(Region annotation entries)
++++++++
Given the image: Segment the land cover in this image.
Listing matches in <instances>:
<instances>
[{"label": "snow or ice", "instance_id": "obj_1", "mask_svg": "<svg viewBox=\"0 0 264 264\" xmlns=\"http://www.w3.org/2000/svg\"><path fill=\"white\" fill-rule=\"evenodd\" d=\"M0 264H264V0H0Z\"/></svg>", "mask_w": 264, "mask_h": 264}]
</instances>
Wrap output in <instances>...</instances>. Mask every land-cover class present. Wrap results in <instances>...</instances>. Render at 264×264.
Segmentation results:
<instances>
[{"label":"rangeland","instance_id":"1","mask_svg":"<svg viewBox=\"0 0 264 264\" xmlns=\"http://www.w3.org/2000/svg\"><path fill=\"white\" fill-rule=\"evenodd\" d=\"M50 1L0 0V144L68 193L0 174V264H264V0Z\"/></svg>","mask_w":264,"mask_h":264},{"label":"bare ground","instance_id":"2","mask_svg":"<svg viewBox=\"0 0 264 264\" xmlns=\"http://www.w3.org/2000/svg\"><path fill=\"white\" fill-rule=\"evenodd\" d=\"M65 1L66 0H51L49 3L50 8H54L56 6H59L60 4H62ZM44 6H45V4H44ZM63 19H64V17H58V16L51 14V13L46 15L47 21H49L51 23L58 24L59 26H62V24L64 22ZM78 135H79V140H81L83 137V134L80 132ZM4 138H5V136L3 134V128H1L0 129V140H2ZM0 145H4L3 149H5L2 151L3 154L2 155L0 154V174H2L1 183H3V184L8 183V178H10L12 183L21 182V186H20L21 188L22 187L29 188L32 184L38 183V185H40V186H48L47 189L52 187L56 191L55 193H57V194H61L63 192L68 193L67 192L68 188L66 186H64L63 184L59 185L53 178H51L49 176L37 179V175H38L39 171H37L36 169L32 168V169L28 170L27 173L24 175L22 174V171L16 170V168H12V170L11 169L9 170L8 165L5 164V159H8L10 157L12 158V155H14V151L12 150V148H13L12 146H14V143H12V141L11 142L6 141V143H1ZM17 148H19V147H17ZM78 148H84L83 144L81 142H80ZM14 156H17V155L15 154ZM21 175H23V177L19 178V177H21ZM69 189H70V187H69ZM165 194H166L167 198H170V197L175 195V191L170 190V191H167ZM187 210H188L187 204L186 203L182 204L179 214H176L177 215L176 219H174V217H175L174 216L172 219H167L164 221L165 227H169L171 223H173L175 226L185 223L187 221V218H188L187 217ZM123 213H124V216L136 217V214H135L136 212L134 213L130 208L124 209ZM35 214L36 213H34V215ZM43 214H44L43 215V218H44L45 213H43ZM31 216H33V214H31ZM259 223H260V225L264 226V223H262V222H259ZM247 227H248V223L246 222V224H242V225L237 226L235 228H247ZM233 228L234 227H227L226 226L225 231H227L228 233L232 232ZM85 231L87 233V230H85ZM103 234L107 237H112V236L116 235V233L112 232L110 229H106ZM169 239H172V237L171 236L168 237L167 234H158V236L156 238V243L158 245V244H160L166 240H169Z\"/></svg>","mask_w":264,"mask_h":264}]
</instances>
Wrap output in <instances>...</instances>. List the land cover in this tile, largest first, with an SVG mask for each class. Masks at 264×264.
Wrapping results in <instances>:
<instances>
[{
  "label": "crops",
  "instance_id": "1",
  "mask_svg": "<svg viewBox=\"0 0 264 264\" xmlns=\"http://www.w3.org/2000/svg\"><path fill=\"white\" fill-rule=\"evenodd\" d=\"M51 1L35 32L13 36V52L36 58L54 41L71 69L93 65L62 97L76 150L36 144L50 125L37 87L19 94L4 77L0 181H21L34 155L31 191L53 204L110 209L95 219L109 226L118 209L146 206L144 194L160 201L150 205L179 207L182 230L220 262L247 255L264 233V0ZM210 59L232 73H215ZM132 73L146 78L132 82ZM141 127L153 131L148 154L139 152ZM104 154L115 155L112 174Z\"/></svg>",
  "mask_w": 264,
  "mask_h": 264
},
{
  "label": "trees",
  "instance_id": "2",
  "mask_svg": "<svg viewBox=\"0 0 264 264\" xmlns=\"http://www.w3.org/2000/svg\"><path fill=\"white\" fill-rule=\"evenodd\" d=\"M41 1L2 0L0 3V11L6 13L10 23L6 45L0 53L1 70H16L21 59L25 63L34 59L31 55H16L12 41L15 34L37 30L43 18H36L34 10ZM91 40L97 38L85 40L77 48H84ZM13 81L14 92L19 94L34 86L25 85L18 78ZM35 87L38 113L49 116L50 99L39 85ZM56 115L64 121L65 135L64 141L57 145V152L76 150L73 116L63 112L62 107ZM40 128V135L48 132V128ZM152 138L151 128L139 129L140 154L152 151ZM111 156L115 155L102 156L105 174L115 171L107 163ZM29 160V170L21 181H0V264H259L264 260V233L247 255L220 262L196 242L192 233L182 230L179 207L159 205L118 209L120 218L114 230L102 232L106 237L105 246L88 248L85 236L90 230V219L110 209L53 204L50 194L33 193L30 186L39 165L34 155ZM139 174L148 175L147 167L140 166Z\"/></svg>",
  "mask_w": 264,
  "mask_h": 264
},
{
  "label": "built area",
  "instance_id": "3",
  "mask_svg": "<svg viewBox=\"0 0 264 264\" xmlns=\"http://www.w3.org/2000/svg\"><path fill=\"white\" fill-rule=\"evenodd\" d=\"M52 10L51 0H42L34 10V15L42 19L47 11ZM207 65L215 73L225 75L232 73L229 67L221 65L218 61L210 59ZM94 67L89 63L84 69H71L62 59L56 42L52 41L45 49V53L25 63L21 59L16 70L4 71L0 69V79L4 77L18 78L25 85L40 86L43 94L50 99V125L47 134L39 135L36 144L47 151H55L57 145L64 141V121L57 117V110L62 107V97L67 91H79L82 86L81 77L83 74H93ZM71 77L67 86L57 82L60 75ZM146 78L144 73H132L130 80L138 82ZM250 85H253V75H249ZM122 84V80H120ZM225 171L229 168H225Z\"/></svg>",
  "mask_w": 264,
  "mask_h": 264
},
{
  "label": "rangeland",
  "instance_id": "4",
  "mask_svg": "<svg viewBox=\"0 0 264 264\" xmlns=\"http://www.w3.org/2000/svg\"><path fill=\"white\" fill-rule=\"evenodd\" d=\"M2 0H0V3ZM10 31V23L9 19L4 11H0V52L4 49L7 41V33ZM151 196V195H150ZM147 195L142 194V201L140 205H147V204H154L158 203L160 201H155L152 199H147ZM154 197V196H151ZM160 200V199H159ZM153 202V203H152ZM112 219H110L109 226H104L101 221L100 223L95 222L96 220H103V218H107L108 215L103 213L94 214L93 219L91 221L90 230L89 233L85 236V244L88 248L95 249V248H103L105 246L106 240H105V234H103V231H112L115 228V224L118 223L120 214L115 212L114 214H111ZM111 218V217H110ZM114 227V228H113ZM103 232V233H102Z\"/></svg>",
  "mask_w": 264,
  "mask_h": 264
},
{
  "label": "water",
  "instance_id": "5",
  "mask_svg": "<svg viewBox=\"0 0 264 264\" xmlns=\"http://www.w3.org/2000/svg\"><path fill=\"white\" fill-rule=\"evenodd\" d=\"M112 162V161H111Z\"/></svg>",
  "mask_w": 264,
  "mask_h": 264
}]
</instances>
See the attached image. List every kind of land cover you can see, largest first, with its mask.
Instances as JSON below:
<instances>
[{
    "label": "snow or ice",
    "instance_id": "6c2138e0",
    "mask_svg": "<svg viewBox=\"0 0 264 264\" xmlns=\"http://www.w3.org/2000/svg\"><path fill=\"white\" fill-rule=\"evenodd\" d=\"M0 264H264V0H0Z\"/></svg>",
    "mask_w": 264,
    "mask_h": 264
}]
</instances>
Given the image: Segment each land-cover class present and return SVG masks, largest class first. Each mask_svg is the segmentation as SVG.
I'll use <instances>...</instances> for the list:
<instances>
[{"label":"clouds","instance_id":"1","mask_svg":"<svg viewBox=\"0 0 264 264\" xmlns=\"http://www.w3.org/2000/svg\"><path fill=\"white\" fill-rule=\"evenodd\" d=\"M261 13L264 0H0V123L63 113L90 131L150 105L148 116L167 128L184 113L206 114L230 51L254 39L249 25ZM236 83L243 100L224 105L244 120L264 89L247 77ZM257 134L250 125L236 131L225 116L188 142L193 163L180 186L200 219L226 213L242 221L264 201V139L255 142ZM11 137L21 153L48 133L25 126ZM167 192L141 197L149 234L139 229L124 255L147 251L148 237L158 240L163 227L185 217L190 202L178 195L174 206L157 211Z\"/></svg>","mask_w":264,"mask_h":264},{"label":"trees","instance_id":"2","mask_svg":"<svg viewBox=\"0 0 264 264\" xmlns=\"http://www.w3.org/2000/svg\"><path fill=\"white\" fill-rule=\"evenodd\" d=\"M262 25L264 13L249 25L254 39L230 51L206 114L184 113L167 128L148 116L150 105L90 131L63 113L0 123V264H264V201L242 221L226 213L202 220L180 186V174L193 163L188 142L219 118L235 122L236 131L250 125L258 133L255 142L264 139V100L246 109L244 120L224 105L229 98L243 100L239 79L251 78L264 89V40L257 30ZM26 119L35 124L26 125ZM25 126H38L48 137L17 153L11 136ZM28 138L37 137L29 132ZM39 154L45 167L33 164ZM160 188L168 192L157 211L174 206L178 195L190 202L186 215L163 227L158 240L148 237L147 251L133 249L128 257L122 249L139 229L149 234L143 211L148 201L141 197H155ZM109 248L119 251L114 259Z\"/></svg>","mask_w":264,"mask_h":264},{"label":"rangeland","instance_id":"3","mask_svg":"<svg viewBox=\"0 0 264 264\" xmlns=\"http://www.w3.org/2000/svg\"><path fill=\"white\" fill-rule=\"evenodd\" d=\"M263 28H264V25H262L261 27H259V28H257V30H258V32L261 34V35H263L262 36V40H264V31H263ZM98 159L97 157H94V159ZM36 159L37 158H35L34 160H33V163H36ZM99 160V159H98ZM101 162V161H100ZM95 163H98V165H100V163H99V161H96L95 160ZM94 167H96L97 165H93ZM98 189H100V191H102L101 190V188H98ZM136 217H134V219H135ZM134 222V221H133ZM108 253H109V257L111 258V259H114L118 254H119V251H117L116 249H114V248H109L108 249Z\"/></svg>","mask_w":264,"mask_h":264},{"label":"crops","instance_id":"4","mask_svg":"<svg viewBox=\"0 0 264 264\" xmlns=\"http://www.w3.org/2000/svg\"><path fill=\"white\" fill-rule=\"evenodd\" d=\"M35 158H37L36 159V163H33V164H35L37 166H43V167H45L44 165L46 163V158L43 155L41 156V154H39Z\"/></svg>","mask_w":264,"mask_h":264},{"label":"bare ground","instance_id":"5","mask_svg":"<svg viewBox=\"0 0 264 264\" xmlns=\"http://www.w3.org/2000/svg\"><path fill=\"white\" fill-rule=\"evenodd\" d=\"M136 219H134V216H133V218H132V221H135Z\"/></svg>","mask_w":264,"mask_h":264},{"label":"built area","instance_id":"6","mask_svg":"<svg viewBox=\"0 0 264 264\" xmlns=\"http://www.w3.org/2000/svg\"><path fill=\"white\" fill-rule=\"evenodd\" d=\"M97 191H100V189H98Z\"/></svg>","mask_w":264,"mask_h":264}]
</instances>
++++++++
State how many lines of the records above contain the string "first". Give only the number.

3